In the third line the columnar format is parsed by the standard UNIX cut(1) utility. The columnar format must have been created with the BLAST -m8 option so that no comment lines are present (alternatively these can be filtered out using grep of course). Now mcl has to apply the log-transformation itself, as specified with --abc-neg-log. The log transform is done with the natural logarithm; the transformation to the customary 10-based logarithm is achieved by the multiplication step mul(0.4343). The value is finally trimmed to the largest allowed value with ceil(200). The entire string 'mul(0.4343), ceil(200)' is argument to the transformation option -abc-tf.
It is possible to do all the transformations just once and cache the results. In each of the following examples two files xyz.mci and xyz.tab are created from which mcl can directly proceed.
1. mcxdeblast --line-mode=abc --out=- xyz.blast | mcxload -abc - --stream-mirror -write-tab xyz.tab -o xyz.mci
2. mcxdeblast --m9 --line-mode=abc --out=- xyz.cblast | mxload -abc - --stream-mirror -write-tab xyz.tab -o xyz.mci
3. cut -f 1,2,11 xyz.cblast |\
mcxload -abc - --stream-neg-log -stream-tf 'mul(0.4343), ceil(200)' --stream-mirror\
-write-tab xyz.tab -o xyz.mci
This may look intimidating, but inspection reveals that these are recipes in which the file name stem is the only thing that needs changing between different experiments. The --stream-mirror option has to be supplied to tell mcxload that it needs to ensure that the output graph is undirected. Since mcl will do this automatically no similar option was present in the previous examples.
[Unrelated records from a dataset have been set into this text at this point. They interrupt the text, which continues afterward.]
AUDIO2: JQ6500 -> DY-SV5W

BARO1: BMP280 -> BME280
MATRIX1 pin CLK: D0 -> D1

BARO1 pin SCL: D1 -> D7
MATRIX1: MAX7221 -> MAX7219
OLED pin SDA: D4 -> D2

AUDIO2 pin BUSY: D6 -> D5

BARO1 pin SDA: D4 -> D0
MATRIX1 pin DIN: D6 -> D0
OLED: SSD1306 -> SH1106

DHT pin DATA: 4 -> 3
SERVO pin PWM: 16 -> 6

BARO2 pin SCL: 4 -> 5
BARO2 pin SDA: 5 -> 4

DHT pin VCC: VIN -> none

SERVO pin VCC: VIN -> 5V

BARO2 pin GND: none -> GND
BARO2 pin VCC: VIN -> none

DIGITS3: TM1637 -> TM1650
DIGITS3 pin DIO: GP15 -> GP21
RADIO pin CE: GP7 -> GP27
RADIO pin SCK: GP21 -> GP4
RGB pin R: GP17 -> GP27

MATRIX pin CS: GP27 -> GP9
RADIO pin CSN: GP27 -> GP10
To obtain clusterings from xyz.mci and xyz.tab one proceeds as follows.
mcl xyz.mci -use-tab xyz.tab -I 1.4 mcl xyz.mci -use-tab xyz.tab -I 2 mcl xyz.mci -use-tab xyz.tab -I 3 mcl xyz.mci -use-tab xyz.tab -I 4 mcl xyz.mci -use-tab xyz.tab -I 5
This example shows a few clustering runs with different inflation values. The -o option is not used, so mcl will create meaningful and unique output names by itself.